Зато повсюду, где ехала Поленька, виднелись следы разрушений. И чем ближе подходил состав к родным ее местам, тем больше сожженных домов, разрушенных заводских стен она видела из окна. В Сосновку попала засветло. И все равно первое впечатление было удручающим. Станция разбита. Черный ее остов зловеще возвышался над припорошенной снегом землей.
Улица, на которой они жили, уцелела, но пожар и здесь изрядно поусердствовал. От родительского дома остались почерневшие стены. Видно, спасали его, забор проломлен в нескольких местах. Многое изменилось, только водоразборная колонка у ворот была такая же голубая и новенькая, как до войны. А береза, что клонилась над крышей, обгорела наполовину. Верхняя часть, видно, осталась жива, потому что на ветках сохранилось несколько желтых листьев. Там, где раньше находилась волейбольная площадка, сейчас зияла разверстая пасть блиндажа. Поленька дошла до своей Первомайской улицы, выглянула за поворот, и силы покинули ее. Дом стоял такой, каким она оставила его в день памятного бегства. И это было страшно. Страшно было то, что миски и ложки были на своих местах. Стул как упал тогда, сваленный чемоданом, так и остался лежать. Теперь, два года спустя, она его подняла.
Как ни велико было первоначальное замешательство, на третий день Поленька, словно далекую эпоху, вспоминала ташкентский «Сельмаш», Пушкинскую улицу, Приусадебный тупик. Привычность родного дома, крыльцо, ступеньки, печь вытеснили из головы разноцветную экзотику Востока.
Здесь, как надеялась, отыскался и след Павлика. Когда друг детства Мишка Чернухин, толстый румяный карапуз, проведал Поленьку, дом ее имел вполне обжитой вид. Она не узнала Мишку в первый момент.

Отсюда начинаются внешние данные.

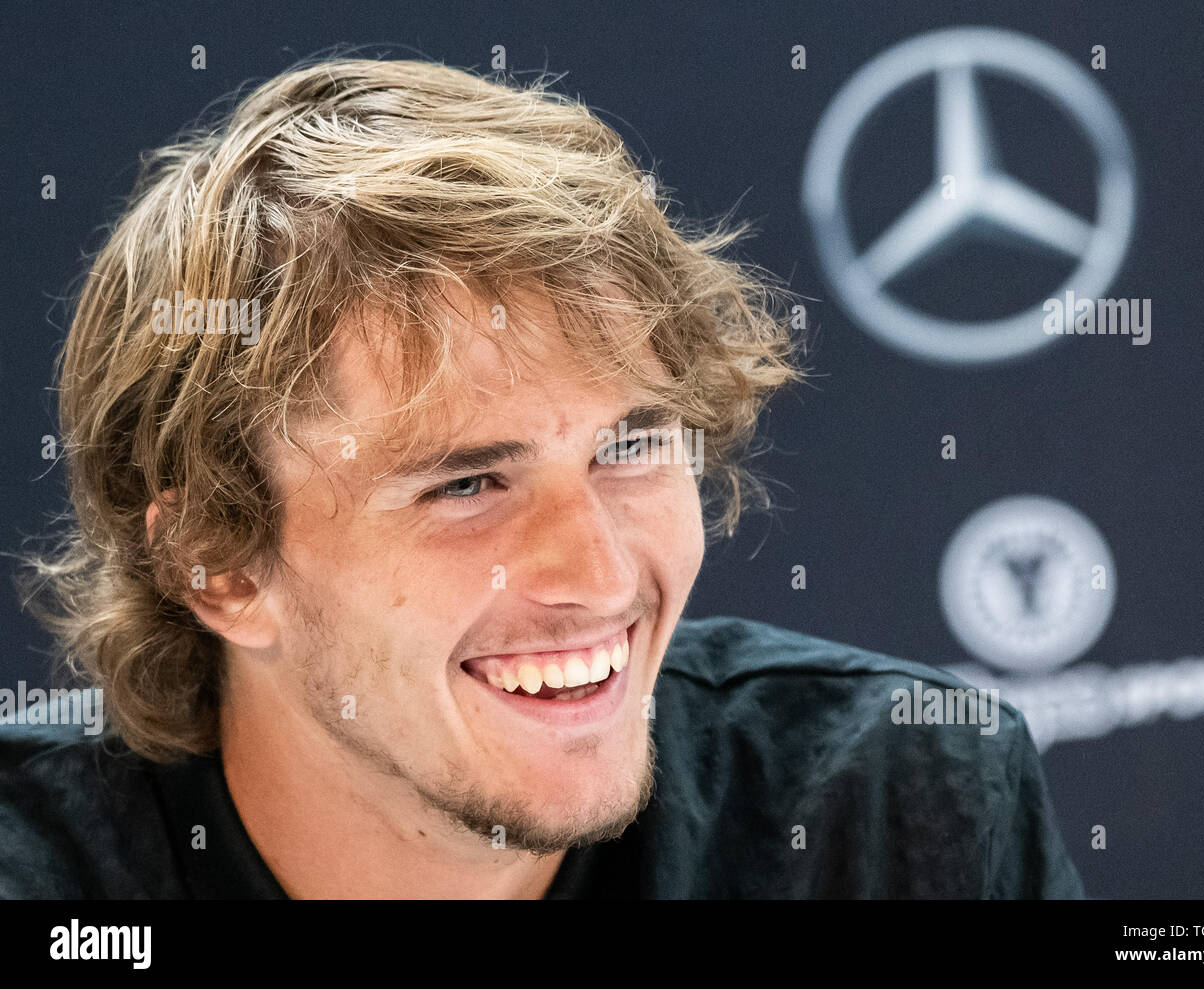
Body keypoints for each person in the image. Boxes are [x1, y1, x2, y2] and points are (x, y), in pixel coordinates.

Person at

Только застыла в изумлении, когда порог переступил, стуча костылями, старый мужик на одной ноге, в потрепанной шинели, без шапки, с копной курчавых рыжих волос.

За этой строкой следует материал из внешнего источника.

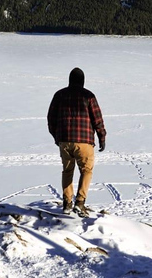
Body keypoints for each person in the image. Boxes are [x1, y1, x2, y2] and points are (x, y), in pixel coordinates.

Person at [47, 67, 106, 217]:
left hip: (65, 140)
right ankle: (80, 202)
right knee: (86, 170)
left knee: (67, 171)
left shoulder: (59, 95)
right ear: (82, 81)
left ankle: (67, 203)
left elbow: (50, 118)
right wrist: (102, 137)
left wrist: (57, 137)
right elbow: (97, 119)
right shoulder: (88, 96)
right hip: (84, 141)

— Вот такой я стал, — проговорил мужик, в котором она с трудом начала узнавать Мишку Чернухина. — Теперь я такой. Чего глаза выпучила? Не примешь в гости?
— Ты пьян, Мишка? — спросила она, овладев собой.
В детстве, естественно, из-за своей фамилии Мишка носил прозвище «Чернуха», хотя был рыж и голубоглаз. Буйную копну его волос Поленька и узнала в первую очередь.
— А я всегда пью, — сказал Чернуха. — Что мне не пить? Жив, цел, правда не совсем цел. Но, как говорится, бывает и хуже. Водка есть?